Destructor de almas = Jonathan Bruck (doctor, compañero de trabajo, automutilación, ¿¿¿motivo???)».
Al parecer consideraba la última pregunta tan importante como para dedicarle todo un párrafo: MOTIVO
¿Torturar a Sophia? ¿Evitar que Sophia revele todo lo que sabe? ¿Sobre Caspar? ¿Sobre la hija de Caspar?
No lograba saber qué decía el resto porque Lydia ocultaba parte de algunas palabras con su codo.
¿Hospitalización = casualidad? (¿Qué tiene que ver Tom en todo esto? ¿Qué relación hay con el resto de las víctimas?), le pareció que había escrito. La última frase había sido escrita con claridad y en letras mayúsculas:
¿LA VENGANZA DEL DESTRUCTOR DE ALMAS?
El viento golpeó de nuevo los cristales sucios de la ventana, y Patrick levantó la vista por primera vez, aunque sólo lo hizo brevemente para coger la botella de agua que tenía delante. No se había dado cuenta de que el director del experimento médico ya no estaba sentado en su sitio, sino justo detrás de él.

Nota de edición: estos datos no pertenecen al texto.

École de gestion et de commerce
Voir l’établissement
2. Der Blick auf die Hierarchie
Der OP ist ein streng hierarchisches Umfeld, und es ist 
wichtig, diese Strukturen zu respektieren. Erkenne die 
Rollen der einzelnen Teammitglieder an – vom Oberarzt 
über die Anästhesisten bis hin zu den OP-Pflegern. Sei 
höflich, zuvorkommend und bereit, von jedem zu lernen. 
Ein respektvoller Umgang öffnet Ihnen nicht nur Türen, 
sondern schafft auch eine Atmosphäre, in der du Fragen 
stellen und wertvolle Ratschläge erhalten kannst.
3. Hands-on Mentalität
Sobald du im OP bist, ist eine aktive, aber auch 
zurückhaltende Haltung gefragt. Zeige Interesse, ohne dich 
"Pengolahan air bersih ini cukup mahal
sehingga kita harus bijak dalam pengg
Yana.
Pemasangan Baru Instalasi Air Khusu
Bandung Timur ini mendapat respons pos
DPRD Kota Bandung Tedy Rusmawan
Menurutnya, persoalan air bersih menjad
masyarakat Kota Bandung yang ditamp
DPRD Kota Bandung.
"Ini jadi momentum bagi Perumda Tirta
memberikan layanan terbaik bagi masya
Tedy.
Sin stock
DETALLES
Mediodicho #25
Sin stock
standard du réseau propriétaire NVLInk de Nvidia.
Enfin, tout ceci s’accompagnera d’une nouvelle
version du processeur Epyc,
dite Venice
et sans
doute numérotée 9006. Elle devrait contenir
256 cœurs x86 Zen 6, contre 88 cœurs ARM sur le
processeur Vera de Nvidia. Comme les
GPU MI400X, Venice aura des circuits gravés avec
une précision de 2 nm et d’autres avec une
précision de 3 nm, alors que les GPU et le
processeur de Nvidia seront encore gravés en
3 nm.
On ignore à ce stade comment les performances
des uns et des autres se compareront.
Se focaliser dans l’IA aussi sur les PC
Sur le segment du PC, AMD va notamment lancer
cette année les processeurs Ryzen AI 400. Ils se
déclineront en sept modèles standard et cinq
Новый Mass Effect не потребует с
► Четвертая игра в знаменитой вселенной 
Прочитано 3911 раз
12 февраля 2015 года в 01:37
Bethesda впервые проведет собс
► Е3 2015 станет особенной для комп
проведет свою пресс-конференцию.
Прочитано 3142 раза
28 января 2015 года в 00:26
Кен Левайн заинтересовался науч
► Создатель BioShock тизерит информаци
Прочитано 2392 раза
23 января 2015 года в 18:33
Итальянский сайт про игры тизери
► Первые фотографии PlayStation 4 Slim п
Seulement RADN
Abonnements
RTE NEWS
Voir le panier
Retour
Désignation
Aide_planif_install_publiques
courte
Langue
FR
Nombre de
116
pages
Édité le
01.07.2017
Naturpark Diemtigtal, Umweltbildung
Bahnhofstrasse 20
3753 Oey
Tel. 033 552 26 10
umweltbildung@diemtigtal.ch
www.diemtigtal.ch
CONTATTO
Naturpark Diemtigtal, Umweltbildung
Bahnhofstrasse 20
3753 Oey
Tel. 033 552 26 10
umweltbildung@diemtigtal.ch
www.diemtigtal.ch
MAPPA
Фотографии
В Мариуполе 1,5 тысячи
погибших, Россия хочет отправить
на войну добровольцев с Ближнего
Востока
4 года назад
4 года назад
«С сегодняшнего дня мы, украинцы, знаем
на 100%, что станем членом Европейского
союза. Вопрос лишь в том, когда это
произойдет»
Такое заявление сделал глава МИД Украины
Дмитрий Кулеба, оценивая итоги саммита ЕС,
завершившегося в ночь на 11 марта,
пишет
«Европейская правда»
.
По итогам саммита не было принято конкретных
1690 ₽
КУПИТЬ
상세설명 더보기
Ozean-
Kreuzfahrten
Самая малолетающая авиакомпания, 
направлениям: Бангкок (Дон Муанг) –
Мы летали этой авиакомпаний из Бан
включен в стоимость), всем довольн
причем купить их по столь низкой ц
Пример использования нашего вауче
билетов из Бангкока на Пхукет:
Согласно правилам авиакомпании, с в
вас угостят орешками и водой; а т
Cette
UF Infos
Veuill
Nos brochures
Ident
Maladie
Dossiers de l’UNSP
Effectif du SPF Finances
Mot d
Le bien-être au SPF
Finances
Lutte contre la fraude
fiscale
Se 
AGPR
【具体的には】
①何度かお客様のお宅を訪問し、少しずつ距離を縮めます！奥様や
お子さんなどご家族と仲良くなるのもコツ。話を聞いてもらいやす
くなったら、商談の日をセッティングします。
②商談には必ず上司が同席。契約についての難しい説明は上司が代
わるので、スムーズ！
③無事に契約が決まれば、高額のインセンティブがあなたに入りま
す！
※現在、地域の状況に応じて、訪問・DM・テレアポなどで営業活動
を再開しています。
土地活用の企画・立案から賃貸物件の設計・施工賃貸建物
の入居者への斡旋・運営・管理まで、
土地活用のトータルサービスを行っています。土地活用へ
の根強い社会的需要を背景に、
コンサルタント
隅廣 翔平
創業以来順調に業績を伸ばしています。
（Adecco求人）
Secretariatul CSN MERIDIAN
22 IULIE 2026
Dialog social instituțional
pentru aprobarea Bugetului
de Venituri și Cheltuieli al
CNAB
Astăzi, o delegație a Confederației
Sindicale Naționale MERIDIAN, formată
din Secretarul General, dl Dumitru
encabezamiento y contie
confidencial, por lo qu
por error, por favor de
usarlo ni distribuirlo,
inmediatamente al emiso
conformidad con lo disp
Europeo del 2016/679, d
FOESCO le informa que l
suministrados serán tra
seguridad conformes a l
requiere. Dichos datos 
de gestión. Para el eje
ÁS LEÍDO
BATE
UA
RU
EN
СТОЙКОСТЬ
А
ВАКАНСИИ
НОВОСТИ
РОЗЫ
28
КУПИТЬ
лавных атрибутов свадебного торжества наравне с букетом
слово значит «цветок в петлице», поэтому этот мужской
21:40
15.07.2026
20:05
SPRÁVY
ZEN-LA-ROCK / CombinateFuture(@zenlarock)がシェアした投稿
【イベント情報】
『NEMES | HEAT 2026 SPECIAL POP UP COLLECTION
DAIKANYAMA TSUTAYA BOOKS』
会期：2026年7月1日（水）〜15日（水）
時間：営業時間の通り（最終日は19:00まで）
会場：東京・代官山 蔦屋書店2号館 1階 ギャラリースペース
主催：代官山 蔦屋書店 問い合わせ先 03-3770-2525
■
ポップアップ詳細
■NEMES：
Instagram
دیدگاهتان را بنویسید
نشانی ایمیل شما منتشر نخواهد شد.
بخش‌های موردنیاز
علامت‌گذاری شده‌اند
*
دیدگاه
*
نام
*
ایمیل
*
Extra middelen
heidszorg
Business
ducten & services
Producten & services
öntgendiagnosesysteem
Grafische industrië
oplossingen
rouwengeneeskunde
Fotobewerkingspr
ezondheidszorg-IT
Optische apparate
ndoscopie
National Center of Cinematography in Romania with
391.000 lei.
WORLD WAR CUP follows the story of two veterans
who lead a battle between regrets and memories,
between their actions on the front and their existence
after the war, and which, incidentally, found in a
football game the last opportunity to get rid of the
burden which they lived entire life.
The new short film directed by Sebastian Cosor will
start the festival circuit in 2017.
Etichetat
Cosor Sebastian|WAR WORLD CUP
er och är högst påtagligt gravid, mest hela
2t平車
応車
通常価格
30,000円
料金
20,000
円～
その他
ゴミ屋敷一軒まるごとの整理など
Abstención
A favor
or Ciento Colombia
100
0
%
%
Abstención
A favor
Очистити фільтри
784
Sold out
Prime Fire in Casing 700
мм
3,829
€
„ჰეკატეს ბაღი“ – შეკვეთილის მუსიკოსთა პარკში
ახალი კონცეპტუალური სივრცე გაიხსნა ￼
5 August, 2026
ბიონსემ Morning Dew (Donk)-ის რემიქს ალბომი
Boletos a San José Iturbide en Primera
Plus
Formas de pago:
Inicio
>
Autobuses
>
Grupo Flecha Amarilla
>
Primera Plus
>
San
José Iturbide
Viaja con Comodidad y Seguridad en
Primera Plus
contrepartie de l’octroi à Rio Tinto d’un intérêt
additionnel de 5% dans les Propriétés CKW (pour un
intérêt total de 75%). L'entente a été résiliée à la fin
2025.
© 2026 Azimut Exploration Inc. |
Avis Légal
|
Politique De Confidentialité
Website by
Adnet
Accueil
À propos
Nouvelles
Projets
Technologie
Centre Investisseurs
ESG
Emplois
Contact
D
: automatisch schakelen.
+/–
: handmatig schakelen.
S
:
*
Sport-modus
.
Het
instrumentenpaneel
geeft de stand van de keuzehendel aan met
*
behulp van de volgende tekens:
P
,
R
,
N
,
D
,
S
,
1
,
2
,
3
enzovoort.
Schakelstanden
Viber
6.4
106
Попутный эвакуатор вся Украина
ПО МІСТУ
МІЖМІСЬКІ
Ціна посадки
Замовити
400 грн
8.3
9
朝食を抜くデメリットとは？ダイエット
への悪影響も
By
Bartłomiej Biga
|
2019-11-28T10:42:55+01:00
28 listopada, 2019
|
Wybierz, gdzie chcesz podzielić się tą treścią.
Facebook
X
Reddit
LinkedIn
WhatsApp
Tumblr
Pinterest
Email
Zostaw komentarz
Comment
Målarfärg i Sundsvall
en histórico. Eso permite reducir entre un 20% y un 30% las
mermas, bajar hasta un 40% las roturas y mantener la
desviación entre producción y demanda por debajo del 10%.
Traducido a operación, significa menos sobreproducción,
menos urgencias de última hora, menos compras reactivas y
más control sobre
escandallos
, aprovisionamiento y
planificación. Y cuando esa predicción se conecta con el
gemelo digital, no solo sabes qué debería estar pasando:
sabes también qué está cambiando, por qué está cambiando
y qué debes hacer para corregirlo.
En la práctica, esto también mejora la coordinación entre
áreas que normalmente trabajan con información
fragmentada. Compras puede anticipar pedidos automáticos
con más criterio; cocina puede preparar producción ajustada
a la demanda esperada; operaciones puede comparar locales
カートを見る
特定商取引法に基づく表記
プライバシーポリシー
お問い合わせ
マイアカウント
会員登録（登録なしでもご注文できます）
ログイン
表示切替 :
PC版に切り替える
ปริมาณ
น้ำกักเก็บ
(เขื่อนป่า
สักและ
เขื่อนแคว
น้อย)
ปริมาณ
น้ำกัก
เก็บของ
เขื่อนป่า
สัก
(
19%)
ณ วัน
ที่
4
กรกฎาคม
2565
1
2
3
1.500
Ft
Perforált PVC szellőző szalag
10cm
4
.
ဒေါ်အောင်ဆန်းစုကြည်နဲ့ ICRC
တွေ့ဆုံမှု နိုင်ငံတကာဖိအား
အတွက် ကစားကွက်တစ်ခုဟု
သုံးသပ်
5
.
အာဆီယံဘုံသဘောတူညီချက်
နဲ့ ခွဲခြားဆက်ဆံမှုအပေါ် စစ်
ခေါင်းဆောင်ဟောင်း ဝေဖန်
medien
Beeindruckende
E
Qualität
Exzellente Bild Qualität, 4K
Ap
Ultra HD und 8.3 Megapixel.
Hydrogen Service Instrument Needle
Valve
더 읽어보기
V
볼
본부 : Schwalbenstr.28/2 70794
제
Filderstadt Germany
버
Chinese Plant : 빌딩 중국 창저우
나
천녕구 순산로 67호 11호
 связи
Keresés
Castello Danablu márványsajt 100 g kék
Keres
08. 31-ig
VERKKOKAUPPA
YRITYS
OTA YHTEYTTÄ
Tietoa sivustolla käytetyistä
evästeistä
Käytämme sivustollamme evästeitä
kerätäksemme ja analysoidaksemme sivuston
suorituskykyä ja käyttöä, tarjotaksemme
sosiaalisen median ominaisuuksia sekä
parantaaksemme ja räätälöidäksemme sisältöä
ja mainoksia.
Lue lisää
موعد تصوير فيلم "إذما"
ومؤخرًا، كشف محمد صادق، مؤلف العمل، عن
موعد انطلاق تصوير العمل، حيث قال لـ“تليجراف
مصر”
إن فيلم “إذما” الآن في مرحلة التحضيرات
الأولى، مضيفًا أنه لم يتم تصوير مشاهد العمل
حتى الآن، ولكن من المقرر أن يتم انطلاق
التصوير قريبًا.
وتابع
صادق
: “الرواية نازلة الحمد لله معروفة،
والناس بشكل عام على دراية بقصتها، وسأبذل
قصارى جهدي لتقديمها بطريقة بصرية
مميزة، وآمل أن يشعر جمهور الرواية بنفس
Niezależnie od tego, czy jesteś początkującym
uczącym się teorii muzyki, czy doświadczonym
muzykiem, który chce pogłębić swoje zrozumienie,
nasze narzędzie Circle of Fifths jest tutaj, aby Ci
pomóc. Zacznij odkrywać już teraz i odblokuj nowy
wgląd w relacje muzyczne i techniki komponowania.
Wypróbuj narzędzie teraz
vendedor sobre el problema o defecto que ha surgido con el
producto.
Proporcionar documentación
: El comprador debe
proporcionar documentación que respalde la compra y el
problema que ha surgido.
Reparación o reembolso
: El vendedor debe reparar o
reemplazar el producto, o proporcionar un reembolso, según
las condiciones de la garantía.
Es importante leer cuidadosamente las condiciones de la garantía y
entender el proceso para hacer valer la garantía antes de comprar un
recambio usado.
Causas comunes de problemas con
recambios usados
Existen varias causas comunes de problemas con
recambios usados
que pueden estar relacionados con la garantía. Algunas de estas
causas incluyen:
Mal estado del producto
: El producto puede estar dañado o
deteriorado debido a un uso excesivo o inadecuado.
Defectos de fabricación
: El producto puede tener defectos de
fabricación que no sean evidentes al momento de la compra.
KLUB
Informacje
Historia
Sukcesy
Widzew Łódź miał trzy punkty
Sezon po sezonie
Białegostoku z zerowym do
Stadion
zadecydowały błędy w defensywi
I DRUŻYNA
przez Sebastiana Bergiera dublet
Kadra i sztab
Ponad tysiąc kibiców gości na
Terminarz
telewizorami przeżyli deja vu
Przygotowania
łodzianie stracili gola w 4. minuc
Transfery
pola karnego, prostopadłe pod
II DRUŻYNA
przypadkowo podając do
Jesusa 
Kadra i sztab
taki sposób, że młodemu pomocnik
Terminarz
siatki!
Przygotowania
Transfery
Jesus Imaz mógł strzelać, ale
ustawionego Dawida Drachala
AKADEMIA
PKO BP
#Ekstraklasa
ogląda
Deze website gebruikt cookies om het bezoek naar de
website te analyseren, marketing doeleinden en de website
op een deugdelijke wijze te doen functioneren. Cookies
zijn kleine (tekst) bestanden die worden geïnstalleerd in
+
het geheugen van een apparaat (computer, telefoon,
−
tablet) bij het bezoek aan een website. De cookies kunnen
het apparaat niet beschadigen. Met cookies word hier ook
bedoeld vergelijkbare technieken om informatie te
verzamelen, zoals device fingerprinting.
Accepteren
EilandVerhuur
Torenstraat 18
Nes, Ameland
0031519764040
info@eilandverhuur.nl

«Increíble —pensó el profesor dejando atrás las notas del cuaderno de Lydia—. Es increíble como a pesar de las falsas conclusiones uno llega finalmente a la pregunta correcta que lo decide todo».
Como si hubiera sido atraída por un imán, su mirada se clavó de nuevo en la chimenea; desde donde estaban, daba la impresión de que hubieran querido taparle la boca con restos de basura y escombros para que el fuego nunca más pudiera revelar un secreto.
El papel crujió como el hueso de un dedo al estirarse cuando Lydia llegó a la página 163 del expediente.
Patrick, que iba algo más lento con la lectura, la siguió unos minutos más tarde al trasmundo de los recuerdos de Caspar.